Does the condition $E[X]=E[X^2]=E[X^3]$ determine the distribution of $X$?

This is a question out of pure curiosity, motivated by this posting. Here I checked that if a $\mathbb{R}$-valued random variable $X$ has finite $4$-th moment and $E[X^2]=E[X^3]=E[X^4]$ then $X$ is a Bernoulli random variable. Indeed, this follows by noticing that

$$ E[X^2(1-X)^2] = E[X^4] - 2E[X^3] + E[X^2] = 0 $$

and hence $X(1-X) = 0$ a.s., i.e. $P(X \in \{0, 1\}) = 1$.

So we may ask whether the requirement can be relaxed, by asking the following question.

Question. If a $\mathbb{R}$-valued random variable $X$ satisfies $E[X] = E[X^2] = E[X^3]$, then does it follow that $X$ has a Bernoulli random variable? I.e,. $P(X = 0 \text{ or } 1) = 1$?

  • Notice that there are examples of $X$ where $E[X] = E[X^2]$ but $X$ does not have a Bernoulli distribution. (For instance, Let $Z \sim \mathcal{N}(0, 1)$ and set $X = \frac{1}{2}(1+Z)$.) So the 3rd moment condition cannot be dropped.

  • If $X$ satisfies the given condition, so does $1-X$.

  • If we assume $X \geq 0$, then the answer is yes, since $X(X-1)^2 \geq 0$ and $E[X(X-1)^2] = 0$.

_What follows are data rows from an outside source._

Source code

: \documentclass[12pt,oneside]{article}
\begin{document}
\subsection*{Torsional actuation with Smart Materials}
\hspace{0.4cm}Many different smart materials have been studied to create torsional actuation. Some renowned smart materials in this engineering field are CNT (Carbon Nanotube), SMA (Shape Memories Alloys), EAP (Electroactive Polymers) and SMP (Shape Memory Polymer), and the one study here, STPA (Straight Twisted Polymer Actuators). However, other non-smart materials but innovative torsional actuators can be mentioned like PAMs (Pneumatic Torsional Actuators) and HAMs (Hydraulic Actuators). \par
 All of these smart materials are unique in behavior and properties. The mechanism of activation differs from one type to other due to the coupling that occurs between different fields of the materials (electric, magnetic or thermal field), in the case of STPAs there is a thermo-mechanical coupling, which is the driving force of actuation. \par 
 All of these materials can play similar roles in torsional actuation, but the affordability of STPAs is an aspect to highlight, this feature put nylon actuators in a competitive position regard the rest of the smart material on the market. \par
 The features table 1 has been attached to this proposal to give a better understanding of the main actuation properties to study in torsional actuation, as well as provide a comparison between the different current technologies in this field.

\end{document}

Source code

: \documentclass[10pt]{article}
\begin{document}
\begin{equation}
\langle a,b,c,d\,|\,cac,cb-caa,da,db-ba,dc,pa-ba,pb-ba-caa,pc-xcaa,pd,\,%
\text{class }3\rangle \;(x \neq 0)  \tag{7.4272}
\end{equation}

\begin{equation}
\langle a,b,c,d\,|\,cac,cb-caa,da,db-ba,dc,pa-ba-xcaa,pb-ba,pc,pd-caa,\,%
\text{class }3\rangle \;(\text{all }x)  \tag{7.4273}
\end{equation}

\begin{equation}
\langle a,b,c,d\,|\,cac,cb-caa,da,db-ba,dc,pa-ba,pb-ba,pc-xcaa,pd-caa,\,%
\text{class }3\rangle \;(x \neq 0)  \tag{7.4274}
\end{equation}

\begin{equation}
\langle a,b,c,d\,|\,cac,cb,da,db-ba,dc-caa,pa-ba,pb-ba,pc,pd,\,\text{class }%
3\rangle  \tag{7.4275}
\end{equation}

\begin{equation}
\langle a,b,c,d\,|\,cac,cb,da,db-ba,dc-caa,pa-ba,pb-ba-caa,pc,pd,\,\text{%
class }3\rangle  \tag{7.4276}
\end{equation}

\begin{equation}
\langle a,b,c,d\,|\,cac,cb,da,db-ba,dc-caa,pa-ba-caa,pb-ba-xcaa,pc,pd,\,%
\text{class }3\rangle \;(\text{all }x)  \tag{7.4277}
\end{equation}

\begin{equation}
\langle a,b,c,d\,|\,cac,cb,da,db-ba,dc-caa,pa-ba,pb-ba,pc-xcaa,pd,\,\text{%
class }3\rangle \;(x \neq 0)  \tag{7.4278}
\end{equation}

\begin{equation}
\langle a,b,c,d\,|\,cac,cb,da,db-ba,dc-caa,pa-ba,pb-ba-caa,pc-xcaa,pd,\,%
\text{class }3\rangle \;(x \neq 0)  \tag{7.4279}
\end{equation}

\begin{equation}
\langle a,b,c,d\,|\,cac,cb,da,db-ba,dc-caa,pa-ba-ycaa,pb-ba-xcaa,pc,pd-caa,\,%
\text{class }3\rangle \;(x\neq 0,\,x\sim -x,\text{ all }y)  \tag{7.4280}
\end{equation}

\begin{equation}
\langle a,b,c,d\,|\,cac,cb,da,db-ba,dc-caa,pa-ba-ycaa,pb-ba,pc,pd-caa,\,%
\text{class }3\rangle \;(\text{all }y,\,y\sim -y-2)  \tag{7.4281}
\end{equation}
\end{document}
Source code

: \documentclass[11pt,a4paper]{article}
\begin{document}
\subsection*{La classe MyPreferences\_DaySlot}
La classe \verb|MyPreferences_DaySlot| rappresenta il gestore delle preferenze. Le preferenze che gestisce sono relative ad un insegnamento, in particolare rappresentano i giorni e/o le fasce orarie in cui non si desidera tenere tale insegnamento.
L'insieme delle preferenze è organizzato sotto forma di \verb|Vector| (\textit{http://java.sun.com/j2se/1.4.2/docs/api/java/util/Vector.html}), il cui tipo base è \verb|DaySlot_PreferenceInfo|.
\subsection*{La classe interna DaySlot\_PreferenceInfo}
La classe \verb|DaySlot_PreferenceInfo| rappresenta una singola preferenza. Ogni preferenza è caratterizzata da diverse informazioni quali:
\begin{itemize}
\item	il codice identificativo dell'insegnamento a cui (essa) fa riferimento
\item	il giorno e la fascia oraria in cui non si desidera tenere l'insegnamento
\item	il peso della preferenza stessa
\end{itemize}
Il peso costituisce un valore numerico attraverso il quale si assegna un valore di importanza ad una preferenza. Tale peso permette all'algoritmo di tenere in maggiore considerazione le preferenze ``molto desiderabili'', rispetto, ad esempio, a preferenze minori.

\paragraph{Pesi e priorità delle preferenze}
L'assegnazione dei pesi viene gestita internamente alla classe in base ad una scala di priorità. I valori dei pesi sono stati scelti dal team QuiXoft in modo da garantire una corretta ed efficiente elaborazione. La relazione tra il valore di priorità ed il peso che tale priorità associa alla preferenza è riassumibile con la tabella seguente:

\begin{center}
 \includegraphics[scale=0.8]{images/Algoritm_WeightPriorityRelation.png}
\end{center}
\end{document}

I tried creating a discrete random variable (other than Bernoulli r.v.s) that satisfy the condition, but this approach have not been successful so far. And to be honest I am not sure whether this will be true or not.


Solution 1:

You have figured out an example by yourself. Indeed, if $X = \frac{1}{2}(1+Z)$, where $Z \sim \mathcal{N}(0, 1)$, then $$E[X^3] = \frac{1}{8}(1+3E[Z]+3E[Z^2]+E[Z^3])=\frac{1}{2}=E[X]=E[X^2].$$